Can reasonable animalculae amuse themselves with such absurdities? And granting the impossible—granting (for the sake of argument) that life and thought exist beyond the walls of the caraffe—why does not the Clockmaker declare himself?. It would be easy for him to communicate with animalculae; it would have been easy for him, when he made the clock, to have placed upon the dial intelligible signs—the forty seventh proposition, for example—or even (had he cared) some metre of the flight of time; and instead, at distances grossly approximating to equality, there occur senseless marks, the result probably of ebullitism. If, then, a Clockmaker exist, he must be figured as a frivolous and malignant wretch, who fashioned the caraffe, the table and the room, with a single view to gloat on the miseries of animalculae.

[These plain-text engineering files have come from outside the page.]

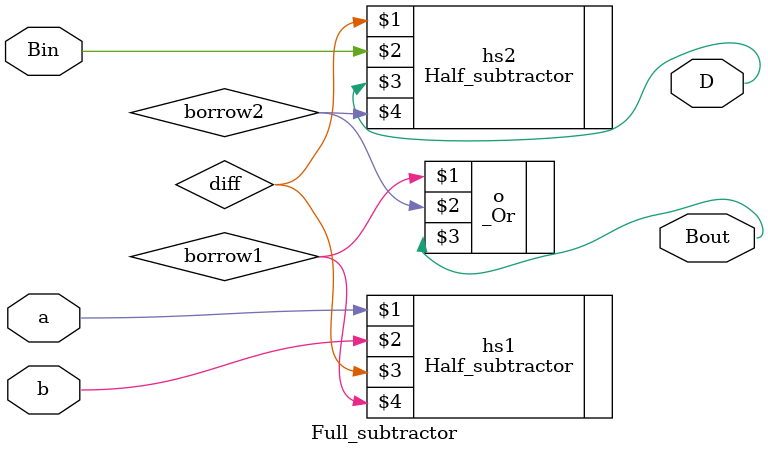
<source format=v>
module Full_subtractor(
    input a, b, Bin,
    output D, Bout
);
    wire diff, borrow1;
    Half_subtractor hs1(a, b, diff, borrow1);

    wire borrow2;
    Half_subtractor hs2(diff, Bin, D, borrow2);

    _Or o(borrow1, borrow2, Bout);
endmodule
</source>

Such opinions found a more violent expression in the mouths of contemporary poets: the infamous Ode to a Clockmaker, which shook society, began somewhat thus:

Huge are your sins,
Huge as a whole caraffe.
Clockmaker, I defy you.
Your cruelty is greater than a vase upon the chimney piece,
And round as the face of the clock.
You are strong, you boast yourself;
You are cunning and contrive timepieces;
Vain are your strength and cunning!
Let but one right-minded animalculae look you in the face,
You are confounded in the midst of your instruments. You grow pale and conceal yourself in back shop.

It was felt universally that the poet had advanced too far. Did a Clockmaker exist, it was not to be supposed he could suffer these expressions to pass unpunished; it was to be feared the whole caraffe might be involved in his revenge. The poet, after a trial, in which he gloried in his horrid sentiments, was condemned and publicly destroyed; and this act of rigour checked for some generations the spirit of free thought.

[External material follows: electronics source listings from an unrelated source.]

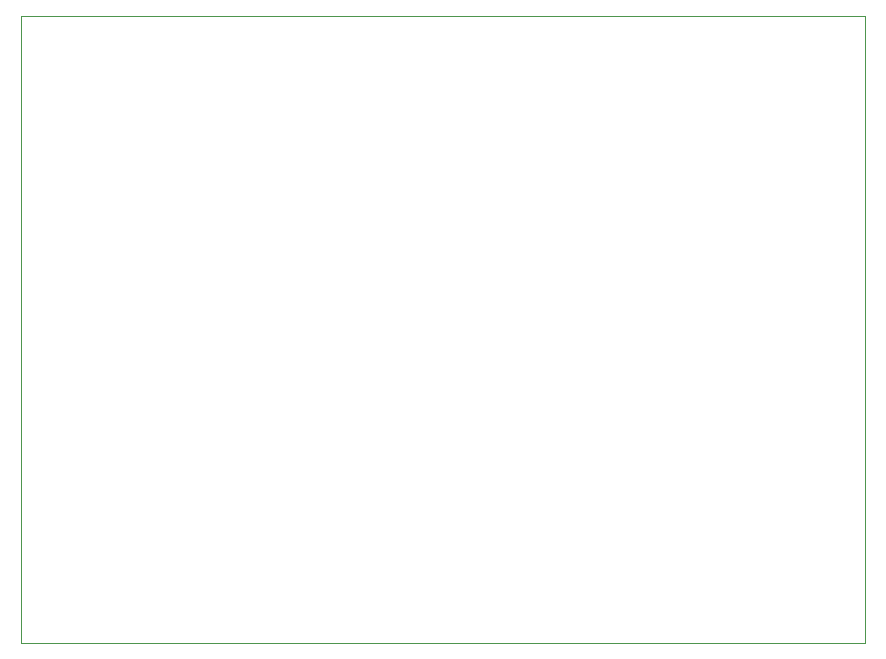
<source format=gbr>
%TF.GenerationSoftware,KiCad,Pcbnew,(5.1.6)-1*%
%TF.CreationDate,2023-01-27T10:42:33-05:00*%
%TF.ProjectId,Amiga-Stereo-Digitizer,416d6967-612d-4537-9465-72656f2d4469,rev?*%
%TF.SameCoordinates,Original*%
%TF.FileFunction,Profile,NP*%
%FSLAX46Y46*%
G04 Gerber Fmt 4.6, Leading zero omitted, Abs format (unit mm)*
G04 Created by KiCad (PCBNEW (5.1.6)-1) date 2023-01-27 10:42:33*
%MOMM*%
%LPD*%
G01*
G04 APERTURE LIST*
%TA.AperFunction,Profile*%
%ADD10C,0.050000*%
%TD*%
G04 APERTURE END LIST*
D10*
X136000000Y-64600000D02*
X136000000Y-65600000D01*
X207400000Y-64600000D02*
X136000000Y-64600000D01*
X136000000Y-117700000D02*
X136000000Y-65600000D01*
X207400000Y-117700000D02*
X136000000Y-117700000D01*
X207400000Y-64600000D02*
X207400000Y-117700000D01*
M02*

</source>
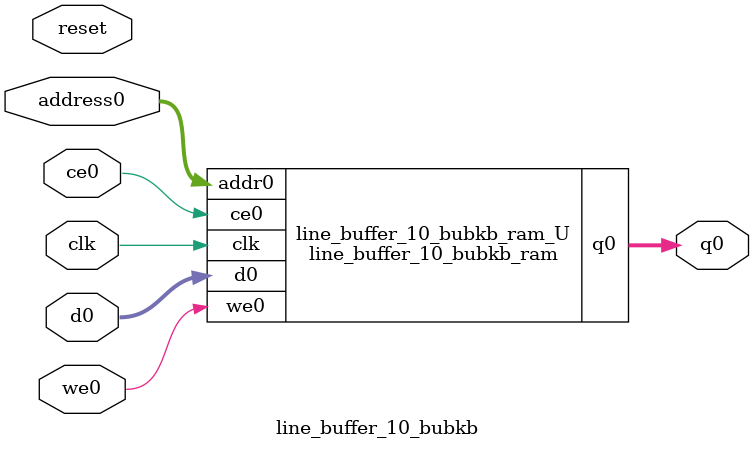
<source format=v>

`timescale 1 ns / 1 ps
module line_buffer_10_bubkb_ram (addr0, ce0, d0, we0, q0,  clk);

parameter DWIDTH = 16;
parameter AWIDTH = 11;
parameter MEM_SIZE = 1056;

input[AWIDTH-1:0] addr0;
input ce0;
input[DWIDTH-1:0] d0;
input we0;
output reg[DWIDTH-1:0] q0;
input clk;

(* ram_style = "block" *)reg [DWIDTH-1:0] ram[0:MEM_SIZE-1];




always @(posedge clk)  
begin 
    if (ce0) 
    begin
        if (we0) 
        begin 
            ram[addr0] <= d0; 
            q0 <= d0;
        end 
        else 
            q0 <= ram[addr0];
    end
end


endmodule


`timescale 1 ns / 1 ps
module line_buffer_10_bubkb(
    reset,
    clk,
    address0,
    ce0,
    we0,
    d0,
    q0);

parameter DataWidth = 32'd16;
parameter AddressRange = 32'd1056;
parameter AddressWidth = 32'd11;
input reset;
input clk;
input[AddressWidth - 1:0] address0;
input ce0;
input we0;
input[DataWidth - 1:0] d0;
output[DataWidth - 1:0] q0;



line_buffer_10_bubkb_ram line_buffer_10_bubkb_ram_U(
    .clk( clk ),
    .addr0( address0 ),
    .ce0( ce0 ),
    .d0( d0 ),
    .we0( we0 ),
    .q0( q0 ));

endmodule


</source>
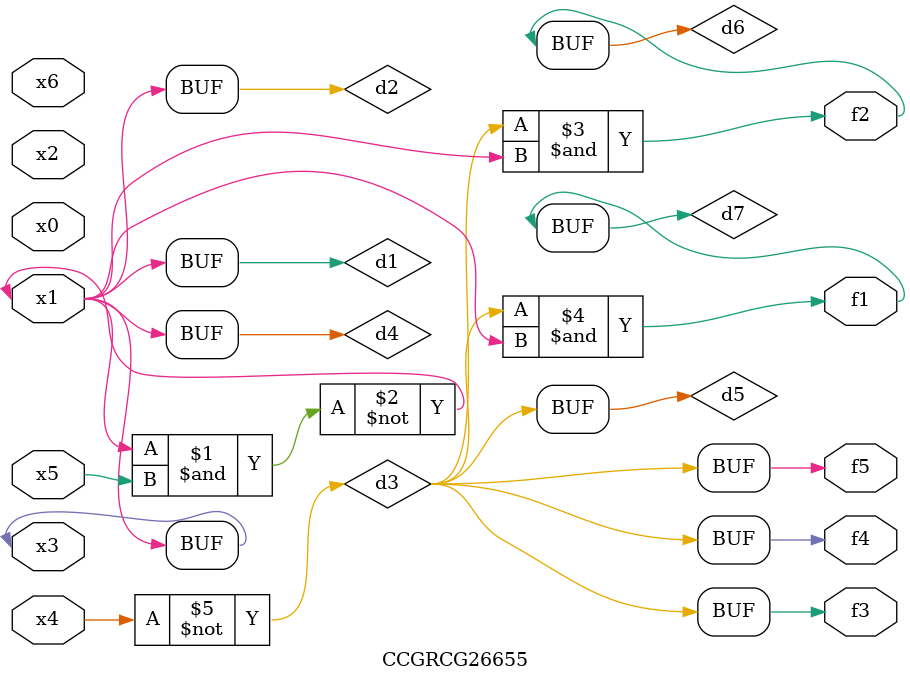
<source format=v>
module CCGRCG26655(
	input x0, x1, x2, x3, x4, x5, x6,
	output f1, f2, f3, f4, f5
);

	wire d1, d2, d3, d4, d5, d6, d7;

	buf (d1, x1, x3);
	nand (d2, x1, x5);
	not (d3, x4);
	buf (d4, d1, d2);
	buf (d5, d3);
	and (d6, d3, d4);
	and (d7, d3, d4);
	assign f1 = d7;
	assign f2 = d6;
	assign f3 = d5;
	assign f4 = d5;
	assign f5 = d5;
endmodule

</source>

The dawn of the seventh double solar year was anxiously expected. As the moment approached, every telescope in the bottle was directed on the eastern window or the clock; and after the event had taken place, and while the calculations were being prepared, crowds waited at the doors of astronomers, some in prayer, some irreverently betting on the result. It was inconclusive. The clock and the sun were in no precise accordance; it was impossible for the most ardent of the faithful to cry victory.

But the discrepancy was small; and the most solid of the free thinkers was conscious of a private doubt. In The Clockmaker Displayed in All his Works, The Clockmaker Vindicated, and True Clockmakerly Science Displayed and Justified, the pious sought to gloss over their disappointment; in works of a different complexion, free thinkers magnified their victory. As the hours passed, and generation succeeded to generation, faith was perceived to have been shaken. The belief in a Clockmaker steadily declined; and soon the clock itself, with its falling movements and irregular regularity, became a theme for jesters.

In the midst of this, the oblong yellow space in the north wall was seen to open, and the Clockmaker entered and proceeded to wind up the clock.

The revulsion was complete; animalcules of every age and station crowded to the seats of worship; the caraffe rang with psalms; and there was no sentient creature from one side of the bottle to the other who would not have sacrificed all that he possessed to do the Clockmaker a service. By the time he had done winding the clock, the Clockmaker spied the caraffe; and being thirsty after last night’s beer, drained it to the dregs. For three weeks after, he lay sick in bed; and the doctor, who attended him, had the water supply of that part of town completely overhauled.